[Source data — start]

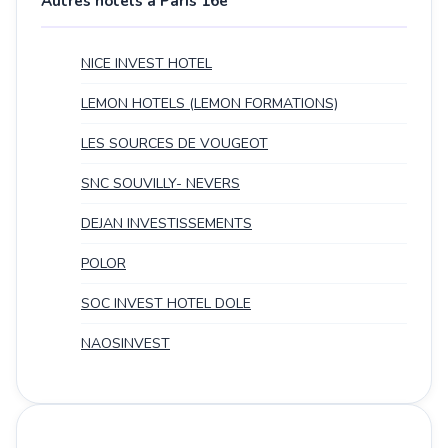
Autres hotels à Paris 16e
NICE INVEST HOTEL
LEMON HOTELS (LEMON FORMATIONS)
LES SOURCES DE VOUGEOT
SNC SOUVILLY- NEVERS
DEJAN INVESTISSEMENTS
POLOR
SOC INVEST HOTEL DOLE
NAOSINVEST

[Source data — finish]

_What this task involves:_ Copy the records word for word, leaving no picture in the copy.

_Exercise answer:_
Autres hotels à Paris 16e
NICE INVEST HOTEL
LEMON HOTELS (LEMON FORMATIONS)
LES SOURCES DE VOUGEOT
SNC SOUVILLY- NEVERS
DEJAN INVESTISSEMENTS
POLOR
SOC INVEST HOTEL DOLE
NAOSINVEST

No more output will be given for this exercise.